## Keypoint coordinate data

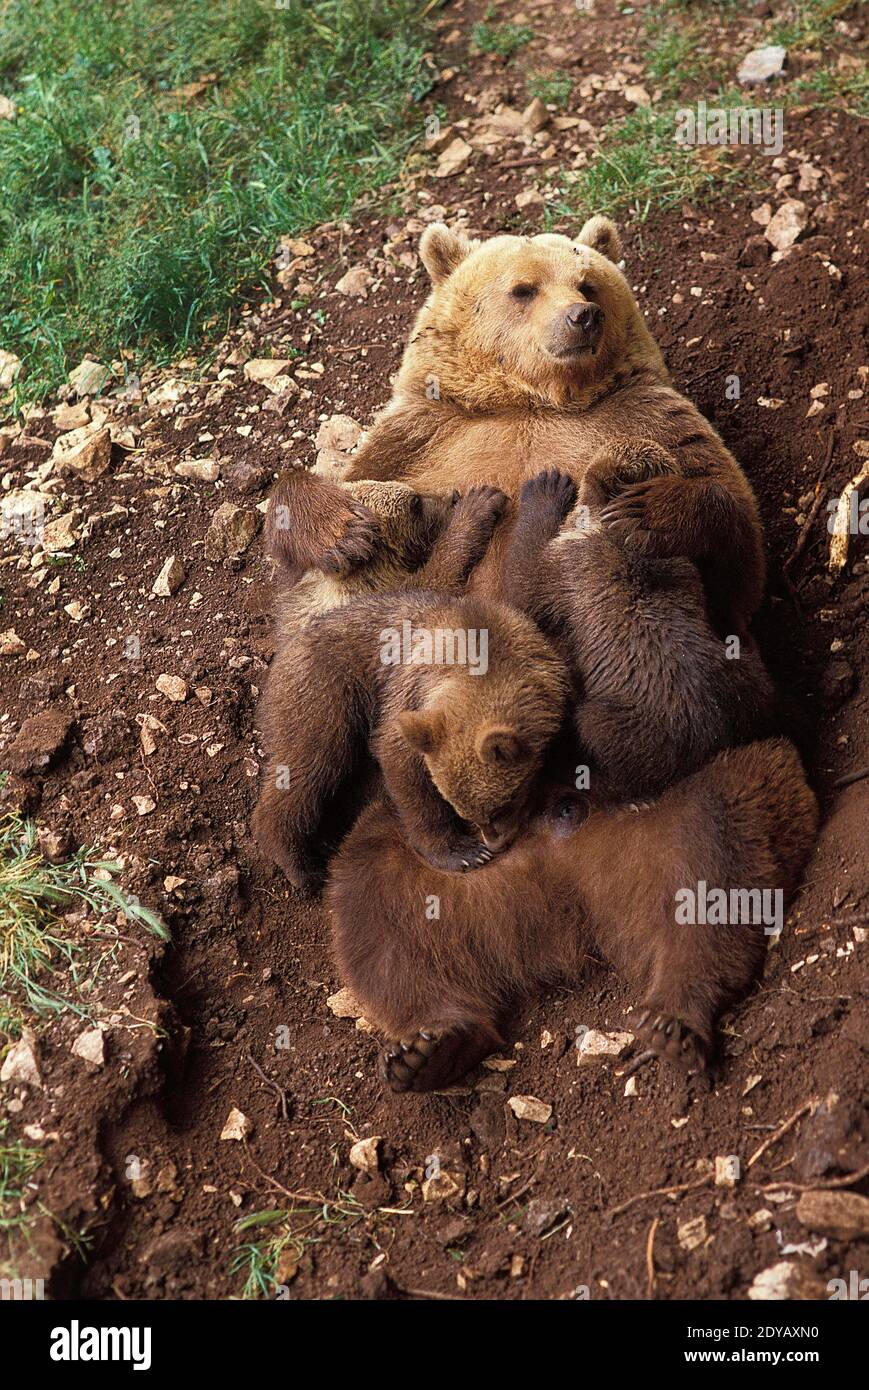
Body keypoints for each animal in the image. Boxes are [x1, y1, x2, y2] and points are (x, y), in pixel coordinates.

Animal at [253, 485, 569, 888]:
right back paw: (297, 861)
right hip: (322, 692)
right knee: (307, 765)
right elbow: (400, 760)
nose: (495, 843)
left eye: (508, 802)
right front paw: (459, 851)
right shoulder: (408, 689)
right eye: (416, 504)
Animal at [265, 215, 766, 635]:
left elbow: (738, 543)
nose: (583, 316)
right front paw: (340, 531)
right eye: (524, 289)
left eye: (588, 284)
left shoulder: (645, 413)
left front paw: (646, 509)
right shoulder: (422, 434)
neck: (534, 399)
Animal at [326, 737, 818, 1092]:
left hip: (688, 817)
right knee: (376, 911)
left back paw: (672, 1023)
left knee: (710, 867)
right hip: (449, 889)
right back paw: (427, 1049)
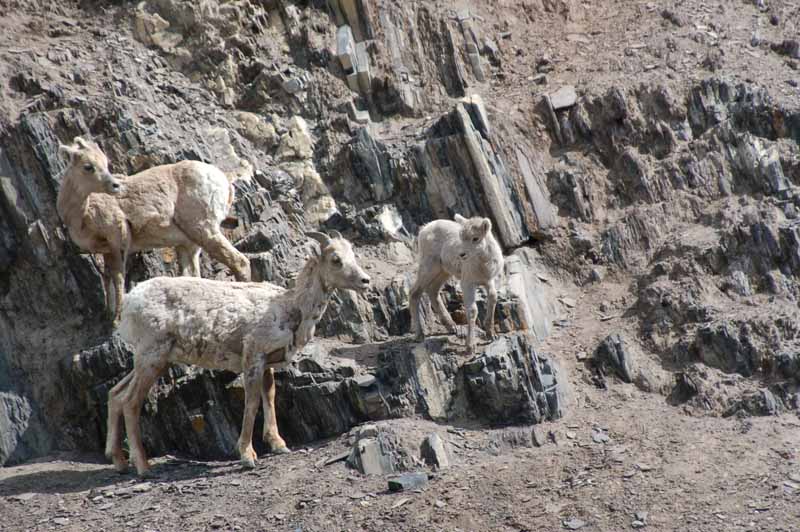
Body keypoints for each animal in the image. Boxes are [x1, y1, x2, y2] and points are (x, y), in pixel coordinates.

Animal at [57, 137, 250, 324]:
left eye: (105, 163)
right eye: (88, 166)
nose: (115, 185)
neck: (81, 214)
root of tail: (224, 182)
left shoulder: (118, 240)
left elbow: (118, 278)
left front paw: (117, 319)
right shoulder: (106, 251)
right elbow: (107, 279)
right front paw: (108, 315)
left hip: (204, 230)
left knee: (239, 262)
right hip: (189, 245)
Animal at [104, 231, 372, 476]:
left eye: (352, 255)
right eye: (336, 259)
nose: (365, 281)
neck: (290, 308)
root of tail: (130, 301)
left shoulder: (267, 362)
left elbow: (269, 396)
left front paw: (278, 445)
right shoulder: (252, 357)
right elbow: (251, 403)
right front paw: (247, 456)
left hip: (152, 360)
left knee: (116, 394)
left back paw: (119, 462)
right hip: (152, 356)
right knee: (130, 402)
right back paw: (143, 467)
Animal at [410, 214, 504, 356]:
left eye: (475, 238)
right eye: (461, 237)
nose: (462, 254)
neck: (483, 266)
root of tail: (425, 229)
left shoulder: (489, 281)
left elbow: (493, 298)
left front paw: (491, 335)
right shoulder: (468, 284)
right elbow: (472, 310)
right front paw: (470, 347)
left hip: (443, 271)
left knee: (433, 291)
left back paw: (452, 327)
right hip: (429, 267)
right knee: (414, 293)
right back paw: (419, 335)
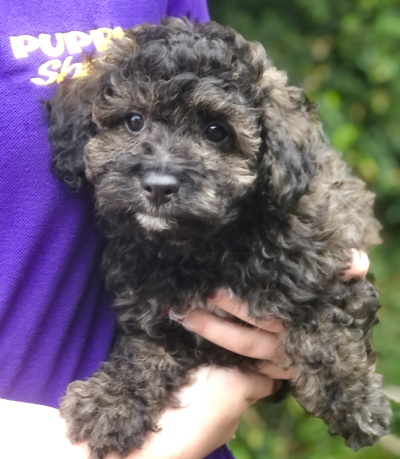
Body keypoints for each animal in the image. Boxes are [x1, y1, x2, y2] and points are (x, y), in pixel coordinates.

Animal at [46, 18, 390, 459]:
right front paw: (112, 402)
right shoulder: (154, 307)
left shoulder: (331, 266)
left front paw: (354, 401)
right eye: (134, 121)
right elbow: (143, 352)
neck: (203, 247)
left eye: (216, 132)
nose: (158, 186)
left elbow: (326, 331)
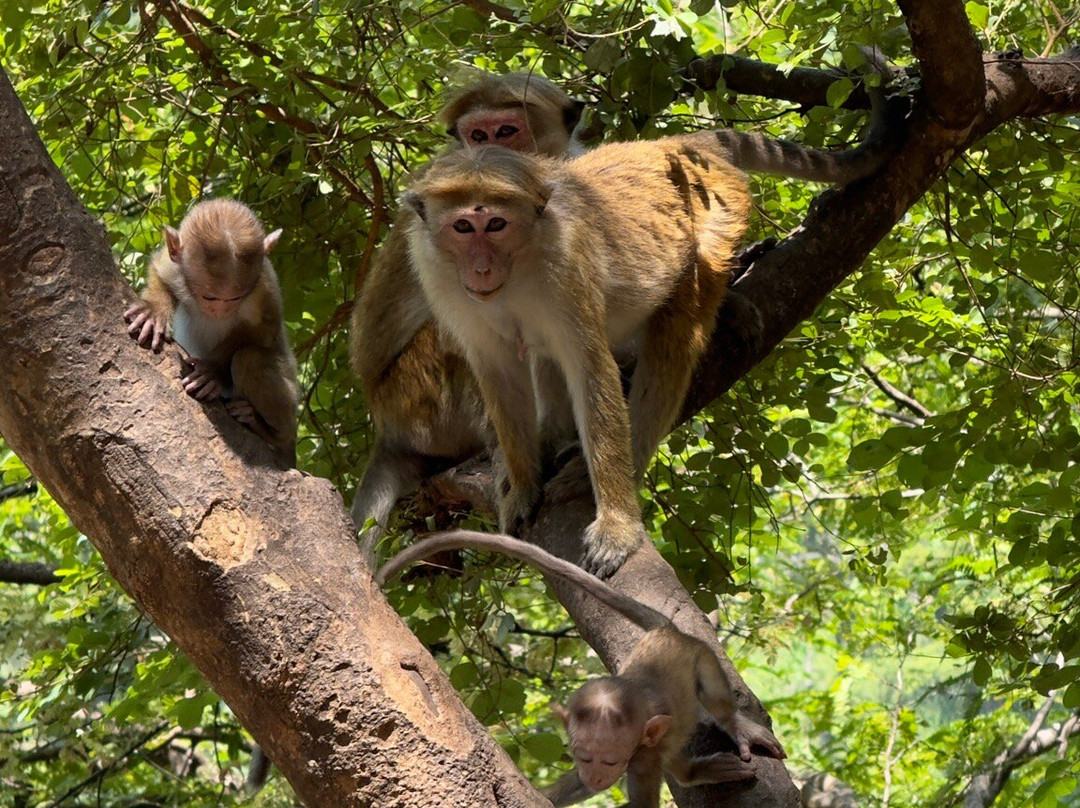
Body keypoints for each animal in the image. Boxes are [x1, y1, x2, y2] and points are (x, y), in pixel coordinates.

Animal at [124, 197, 298, 466]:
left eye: (235, 297)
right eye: (210, 297)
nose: (221, 309)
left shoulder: (264, 287)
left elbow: (263, 330)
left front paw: (213, 371)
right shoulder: (174, 265)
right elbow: (161, 275)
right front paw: (154, 311)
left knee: (250, 358)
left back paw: (272, 432)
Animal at [380, 529, 786, 808]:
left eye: (609, 759)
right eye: (583, 756)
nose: (595, 775)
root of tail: (667, 632)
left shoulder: (643, 757)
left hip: (702, 656)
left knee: (715, 701)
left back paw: (732, 728)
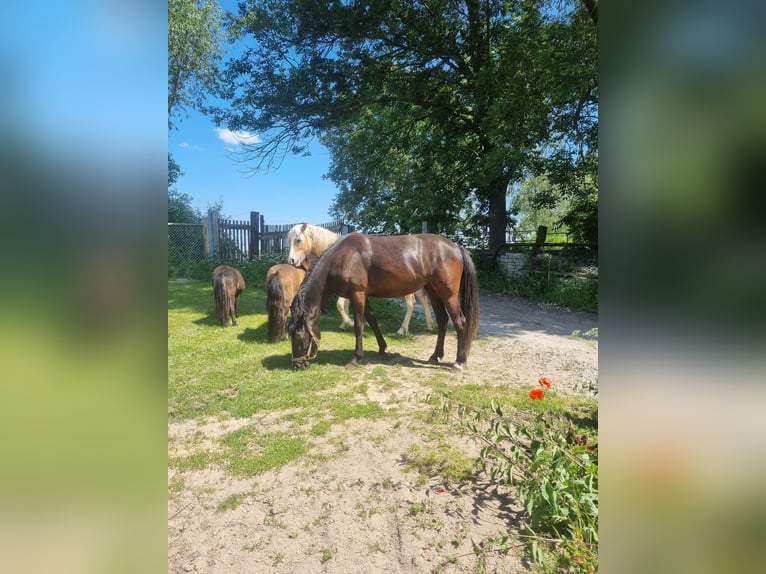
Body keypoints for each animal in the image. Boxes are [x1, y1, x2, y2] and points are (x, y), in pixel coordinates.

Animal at [286, 224, 436, 336]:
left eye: (298, 240)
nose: (291, 261)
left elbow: (339, 305)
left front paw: (349, 322)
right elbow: (344, 305)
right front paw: (345, 323)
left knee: (411, 303)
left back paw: (402, 329)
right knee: (423, 300)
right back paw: (429, 325)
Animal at [288, 235, 480, 374]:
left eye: (299, 336)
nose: (297, 365)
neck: (344, 257)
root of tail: (456, 247)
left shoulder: (357, 295)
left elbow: (359, 326)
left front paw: (355, 358)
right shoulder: (364, 296)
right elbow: (373, 321)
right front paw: (382, 348)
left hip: (449, 295)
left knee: (460, 322)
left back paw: (459, 362)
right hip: (434, 292)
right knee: (442, 321)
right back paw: (435, 356)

## Instructions to follow
Write the entries out again word for word. Omit all pictures from them.

## Task response
Body keypoints for each animal in the image. Boxes are [x1, y1, x2, y2] and points are (x, y), in pixel coordinates.

Animal at [253, 485, 569, 888]:
right back paw: (297, 861)
right hip: (322, 692)
right knee: (307, 765)
right elbow: (400, 760)
nose: (495, 843)
left eye: (508, 802)
right front paw: (459, 851)
right shoulder: (408, 689)
right eye: (416, 504)
Animal at [265, 215, 766, 635]:
left elbow: (738, 543)
nose: (583, 316)
right front paw: (340, 531)
right eye: (524, 289)
left eye: (588, 284)
left shoulder: (645, 413)
left front paw: (646, 509)
right shoulder: (422, 434)
neck: (534, 399)
Animal at [326, 737, 818, 1092]:
left hip: (688, 817)
right knee: (376, 911)
left back paw: (672, 1023)
left knee: (710, 867)
right hip: (449, 889)
right back paw: (427, 1049)
Body keypoints for each animal in the image. Boxes are [x1, y1, x2, y2] and points are (x, y), in pixel coordinates.

Animal at [57, 137, 250, 324]:
left eye: (105, 163)
right eye: (88, 166)
nose: (115, 185)
neck: (81, 214)
root of tail: (224, 182)
left shoulder: (118, 240)
left elbow: (118, 278)
left front paw: (117, 319)
right shoulder: (106, 251)
right elbow: (107, 279)
right front paw: (108, 315)
left hip: (204, 230)
left knee: (239, 262)
right hip: (189, 245)
Animal at [104, 231, 372, 476]:
left eye: (352, 255)
right eye: (336, 259)
nose: (365, 281)
neck: (290, 308)
root of tail: (130, 301)
left shoulder: (267, 362)
left elbow: (269, 396)
left front paw: (278, 445)
right shoulder: (252, 357)
right elbow: (251, 403)
right front paw: (247, 456)
left hip: (152, 360)
left knee: (116, 394)
left back paw: (119, 462)
right hip: (152, 356)
right knee: (130, 402)
right back paw: (143, 467)
Animal at [410, 214, 504, 356]:
left eye: (475, 238)
right eye: (461, 237)
nose: (462, 254)
neck: (483, 266)
root of tail: (425, 229)
left shoulder: (489, 281)
left elbow: (493, 298)
left front paw: (491, 335)
right shoulder: (468, 284)
right elbow: (472, 310)
right front paw: (470, 347)
left hip: (443, 271)
left knee: (433, 291)
left back paw: (452, 327)
right hip: (429, 267)
right knee: (414, 293)
right back paw: (419, 335)
Body keypoints for each animal in the image. Boxes are [x1, y1, x2, y2] and points are (x, y), in pixel coordinates.

Animal at [46, 18, 390, 459]:
right front paw: (112, 402)
right shoulder: (154, 307)
left shoulder: (331, 266)
left front paw: (354, 401)
right eye: (134, 121)
right elbow: (143, 352)
neck: (203, 247)
left eye: (216, 132)
nose: (158, 186)
left elbow: (326, 331)
Body keypoints for each animal in the image. Boxes are [x1, y1, x2, y2] and points are (x, y), in pixel coordinates.

Animal at [124, 197, 298, 466]:
left eye: (235, 297)
right eye: (210, 297)
nose: (221, 309)
left shoulder: (264, 287)
left elbow: (263, 330)
left front paw: (213, 371)
right shoulder: (174, 265)
right elbow: (161, 275)
right front paw: (154, 311)
left knee: (250, 358)
left back paw: (272, 432)
Animal at [380, 529, 786, 808]:
left eye: (609, 759)
right eye: (583, 756)
nose: (595, 775)
root of tail: (667, 632)
left shoulder: (643, 757)
left hip: (702, 656)
left knee: (715, 701)
left back paw: (732, 728)
Body keypoints for each animal in the image. Boxes are [x1, y1, x2, y2] and points are (x, y), in pixel coordinates.

Animal at [286, 224, 436, 336]:
left eye: (298, 240)
nose: (291, 261)
left elbow: (339, 305)
left front paw: (349, 322)
right elbow: (344, 305)
right front paw: (345, 323)
left knee: (411, 303)
left back paw: (402, 329)
right knee: (423, 300)
right back paw: (429, 325)
Animal at [288, 235, 480, 374]:
left eye: (299, 336)
nose: (297, 365)
neck: (344, 257)
root of tail: (456, 247)
left shoulder: (357, 295)
left elbow: (359, 326)
left front paw: (355, 358)
right shoulder: (364, 296)
right elbow: (373, 321)
right front paw: (382, 348)
left hip: (449, 295)
left knee: (460, 322)
left back paw: (459, 362)
right hip: (434, 292)
right knee: (442, 321)
right back paw: (435, 356)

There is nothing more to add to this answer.